**The problem**
What is wanted is every line below from the one with "ធនាគារ អុឹមប៊ី (ខេមបូឌា) ម.ក" up to and including the one with "Network an. Darüber", retyped exactly, pictures excluded, nothing else.

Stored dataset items

==========

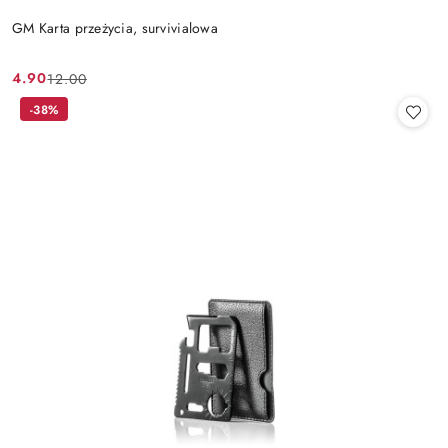
GM Karta przeżycia, survivialowa
4.90
12.00
Cena
Cena
promocyjna:
przed
-38%
promocją:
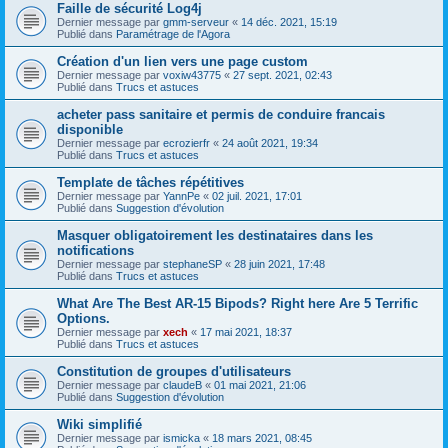
Faille de sécurité Log4j
Dernier message par
gmm-serveur
«
14 déc. 2021, 15:19
Publié dans
Paramétrage de l'Agora
Création d'un lien vers une page custom
Dernier message par
voxiw43775
«
27 sept. 2021, 02:43
Publié dans
Trucs et astuces
acheter pass sanitaire et permis de conduire francais
disponible
Dernier message par
ecrozierfr
«
24 août 2021, 19:34
Publié dans
Trucs et astuces
Template de tâches répétitives
Dernier message par
YannPe
«
02 juil. 2021, 17:01
Publié dans
Suggestion d'évolution
Masquer obligatoirement les destinataires dans les
notifications
Dernier message par
stephaneSP
«
28 juin 2021, 17:48
Publié dans
Trucs et astuces
What Are The Best AR-15 Bipods? Right here Are 5 Terrific
Options.
Dernier message par
xech
«
17 mai 2021, 18:37
Publié dans
Trucs et astuces
Constitution de groupes d'utilisateurs
Dernier message par
claudeB
«
01 mai 2021, 21:06
Publié dans
Suggestion d'évolution
Wiki simplifié
Dernier message par
ismicka
«
18 mars 2021, 08:45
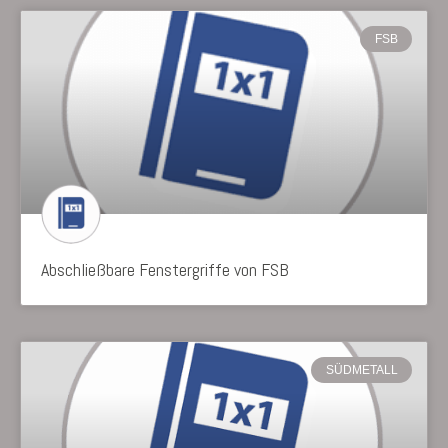
FSB
Abschließbare Fenstergriffe von FSB
SÜDMETALL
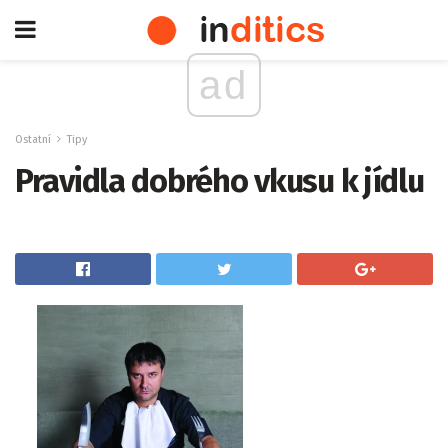
ad
Ostatní
Tipy
Pravidla dobrého vkusu k jídlu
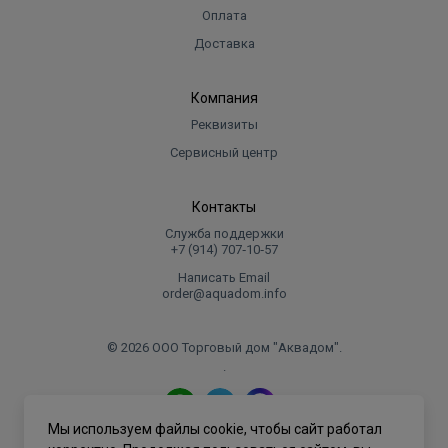
Оплата
Доставка
Компания
Реквизиты
Сервисный центр
Контакты
Служба поддержки
+7 (914) 707‑10‑57
Написать Email
order@aquadom.info
© 2026 ООО Торговый дом "Аквадом".
.
Мы используем файлы cookie, чтобы сайт работал
Политика конфиденциальности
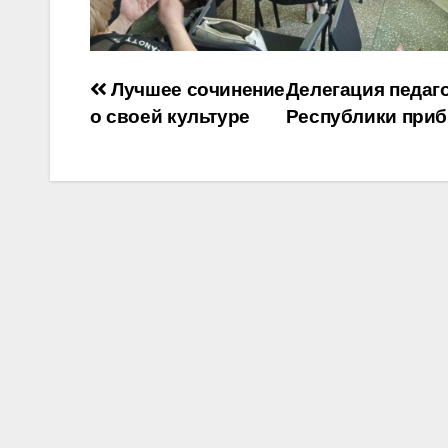
Навигация
Лучшее сочинение
Делегация педаг
о своей культуре
Республики прибы
по
записям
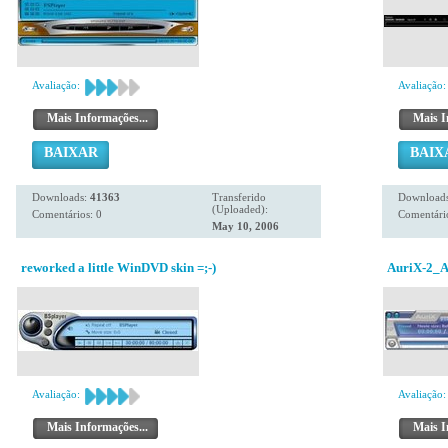
Avaliação:
Avaliação:
Mais Informações...
Mais I
BAIXAR
BAIX
Downloads:
41363
Transferido
Download
(Uploaded):
Comentários: 0
Comentário
May 10, 2006
reworked a little WinDVD skin =;-)
AuriX-2_A
Avaliação:
Avaliação:
Mais Informações...
Mais I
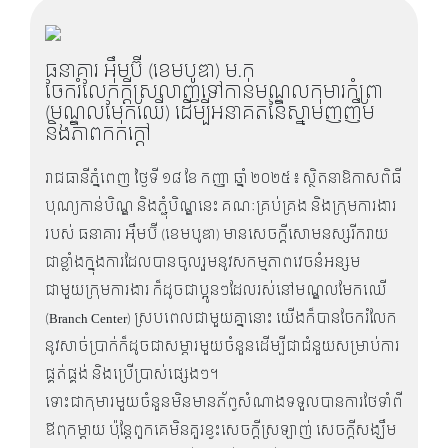
ធនាគារ អុឹមប៊ី (ខេមបូឌា) ម.ក
ចែករំលែកក្តីស្រលាញ់ទៅកាន់មណ្ឌលកុមារកំព្រា
(មណ្ឌលមែកឈើ) ដើម្បីអនាគតនៃស្នាមញញឹម
និងភាពកក់ក្តៅ
រាជធានីភ្នំពេញ ថ្ងៃទី ១៨ ខែ កញ្ញា ឆ្នាំ ២០២៥ ៖ ស្ថិតនាឱកាសពិធី
បុណ្យកាន់បិណ្ឌ និងភ្ជុំបិណ្ឌនេះ គណៈគ្រប់គ្រង និងក្រុមការងារ
របស់ ធនាគារ អុឹមប៊ី (ខេមបូឌា) មានសេចក្តីសោមនស្សរីករាយ
ជាខ្លាំងក្នុងការដែលបានចូលរួមនូវសកម្មភាពវេចនំអន្សម
ជាមួយក្រុមការងារ ក៏ដូចជាប្អូនៗដែលរស់នៅមណ្ឌលមែកឈើ
(
Branch Center) ស្របពេលជាមួយគ្នានោះ យើងក៏បានចែករំលែក
នូវសាច់ប្រាក់ក៏ដូចជាសម្ភារមួយចំនួនដើម្បីជាជំនួយសម្រាប់ការ
ផ្គត់ផ្គង់ និងប្រើប្រាស់ផ្សេងៗ។
ទោះជាកុមារមួយចំនួនមិនមានភ័ព្វសំណាងទទួលបានការថែទាំពី
ឪពុកម្តាយ ប៉ុន្តែពួកគេមិនគួរខ្វះសេចក្តីស្រឡាញ់ សេចក្តីសង្ឃឹម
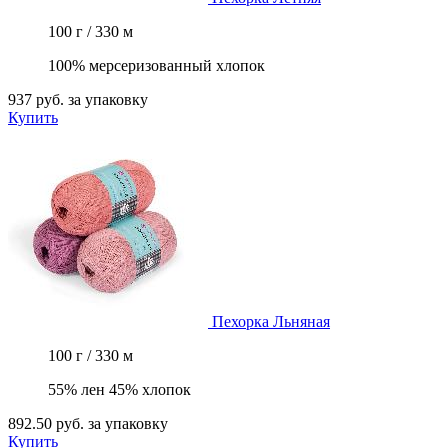
100 г / 330 м
100% мерсеризованный хлопок
937 руб.
за упаковку
Купить
Пехорка
Льняная
100 г / 330 м
55% лен 45% хлопок
892.50 руб.
за упаковку
Купить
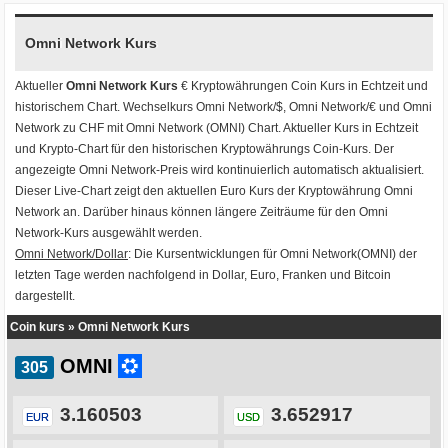
Omni Network Kurs
Aktueller
Omni Network Kurs
€ Kryptowährungen
Coin Kurs
in Echtzeit und
historischem Chart. Wechselkurs
Omni Network/$
,
Omni Network/€
und
Omni
Network zu CHF
mit
Omni Network (OMNI) Chart
. Aktueller Kurs in Echtzeit
und Krypto-Chart für den historischen Kryptowährungs Coin-Kurs. Der
angezeigte Omni Network-Preis wird kontinuierlich automatisch aktualisiert.
Dieser Live-Chart zeigt den aktuellen Euro Kurs der Kryptowährung Omni
Network an. Darüber hinaus können längere Zeiträume für den Omni
Network-Kurs ausgewählt werden.
Omni Network/Dollar
: Die Kursentwicklungen für Omni Network(OMNI) der
letzten Tage werden nachfolgend in Dollar, Euro, Franken und Bitcoin
dargestellt.
Coin kurs
»
Omni Network Kurs
OMNI
3.160503
3.652917
EUR
USD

==========

**Response to this task**
ធនាគារ អុឹមប៊ី (ខេមបូឌា) ម.ក
ចែករំលែកក្តីស្រលាញ់ទៅកាន់មណ្ឌលកុមារកំព្រា
(មណ្ឌលមែកឈើ) ដើម្បីអនាគតនៃស្នាមញញឹម
និងភាពកក់ក្តៅ
រាជធានីភ្នំពេញ ថ្ងៃទី ១៨ ខែ កញ្ញា ឆ្នាំ ២០២៥ ៖ ស្ថិតនាឱកាសពិធី
បុណ្យកាន់បិណ្ឌ និងភ្ជុំបិណ្ឌនេះ គណៈគ្រប់គ្រង និងក្រុមការងារ
របស់ ធនាគារ អុឹមប៊ី (ខេមបូឌា) មានសេចក្តីសោមនស្សរីករាយ
ជាខ្លាំងក្នុងការដែលបានចូលរួមនូវសកម្មភាពវេចនំអន្សម
ជាមួយក្រុមការងារ ក៏ដូចជាប្អូនៗដែលរស់នៅមណ្ឌលមែកឈើ
(
Branch Center) ស្របពេលជាមួយគ្នានោះ យើងក៏បានចែករំលែក
នូវសាច់ប្រាក់ក៏ដូចជាសម្ភារមួយចំនួនដើម្បីជាជំនួយសម្រាប់ការ
ផ្គត់ផ្គង់ និងប្រើប្រាស់ផ្សេងៗ។
ទោះជាកុមារមួយចំនួនមិនមានភ័ព្វសំណាងទទួលបានការថែទាំពី
ឪពុកម្តាយ ប៉ុន្តែពួកគេមិនគួរខ្វះសេចក្តីស្រឡាញ់ សេចក្តីសង្ឃឹម
100 г / 330 м
100% мерсеризованный хлопок
937 руб.
за упаковку
Купить
Пехорка
Льняная
100 г / 330 м
55% лен 45% хлопок
892.50 руб.
за упаковку
Купить
Omni Network Kurs
Aktueller
Omni Network Kurs
€ Kryptowährungen
Coin Kurs
in Echtzeit und
historischem Chart. Wechselkurs
Omni Network/$
,
Omni Network/€
und
Omni
Network zu CHF
mit
Omni Network (OMNI) Chart
. Aktueller Kurs in Echtzeit
und Krypto-Chart für den historischen Kryptowährungs Coin-Kurs. Der
angezeigte Omni Network-Preis wird kontinuierlich automatisch aktualisiert.
Dieser Live-Chart zeigt den aktuellen Euro Kurs der Kryptowährung Omni
Network an. Darüber hinaus können längere Zeiträume für den Omni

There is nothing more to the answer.